Adam Hardage, CEO of Remote Health Solutions, put an exclamation point on the need for telehealth at this critical moment.
"There's no more important discipline to stop the spread besides telehealth," he said. "Period full stop. You need diagnostic telehealth. You've got to start with containment. You have to remotely diagnose the problem."
I asked both Hardage and Dr. Baugh to rate the White House coronavirus task force's efforts thus far, and how it's impacted their own work.
Dr. Baugh said that "they're steering the ship in the right direction," but he had some concerns about President Trump's optimistic timeline. Trump recently said he'd like to see the country reopen by Easter.

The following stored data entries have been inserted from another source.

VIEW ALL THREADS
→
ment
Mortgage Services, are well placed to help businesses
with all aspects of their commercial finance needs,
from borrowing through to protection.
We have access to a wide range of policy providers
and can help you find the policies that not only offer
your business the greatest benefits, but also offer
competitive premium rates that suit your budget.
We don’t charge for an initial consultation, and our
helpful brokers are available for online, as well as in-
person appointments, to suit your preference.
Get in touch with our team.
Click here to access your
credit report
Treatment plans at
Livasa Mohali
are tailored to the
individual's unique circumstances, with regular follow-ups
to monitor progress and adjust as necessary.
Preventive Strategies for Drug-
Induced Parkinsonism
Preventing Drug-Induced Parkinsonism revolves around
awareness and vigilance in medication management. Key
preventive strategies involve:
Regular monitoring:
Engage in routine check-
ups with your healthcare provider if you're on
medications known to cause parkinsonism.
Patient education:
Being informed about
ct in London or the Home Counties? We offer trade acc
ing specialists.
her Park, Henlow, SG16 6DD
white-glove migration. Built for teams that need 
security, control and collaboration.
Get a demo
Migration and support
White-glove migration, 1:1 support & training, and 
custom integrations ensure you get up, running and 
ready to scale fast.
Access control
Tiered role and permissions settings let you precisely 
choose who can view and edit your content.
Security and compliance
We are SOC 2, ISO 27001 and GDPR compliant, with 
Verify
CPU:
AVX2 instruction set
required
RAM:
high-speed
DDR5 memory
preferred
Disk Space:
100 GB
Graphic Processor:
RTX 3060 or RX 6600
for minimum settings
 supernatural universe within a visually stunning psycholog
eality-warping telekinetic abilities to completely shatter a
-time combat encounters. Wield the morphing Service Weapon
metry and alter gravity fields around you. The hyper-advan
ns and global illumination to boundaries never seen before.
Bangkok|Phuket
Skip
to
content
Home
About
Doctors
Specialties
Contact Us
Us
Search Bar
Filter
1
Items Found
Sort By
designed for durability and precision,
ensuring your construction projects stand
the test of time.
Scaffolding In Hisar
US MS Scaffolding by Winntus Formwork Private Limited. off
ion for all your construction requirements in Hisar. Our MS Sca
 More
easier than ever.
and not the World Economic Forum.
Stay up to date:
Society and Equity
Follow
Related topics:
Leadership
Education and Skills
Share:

"One thing I worry about, is we're starting to hear the desire to lift the ban," Dr. Baugh said. "I do worry we haven't given it enough time. Because while New York, Washington and California may hit that peak before Easter, the majority of the country may not. We will still be climbing by Easter."
As for Hardage, he wants to see the money and resources get funneled out of Washington sooner rather than later, especially so they can start to address unsettling equipment shortages. He told me of one hospital where nurses are having to write their names down on their N95 masks and reuse them the next day. They are only supposed to be for one-time use.
"I'm a huge fan of the president of the United States and a big supporter," Hardage noted. "I think they're doing a wonderful job and working as diligently as they can. But what they've got to do is cut the contracting officers loose on this thing so they can get corporate America involved."
Hardage said he's "tearing his hair out" waiting for the government to act.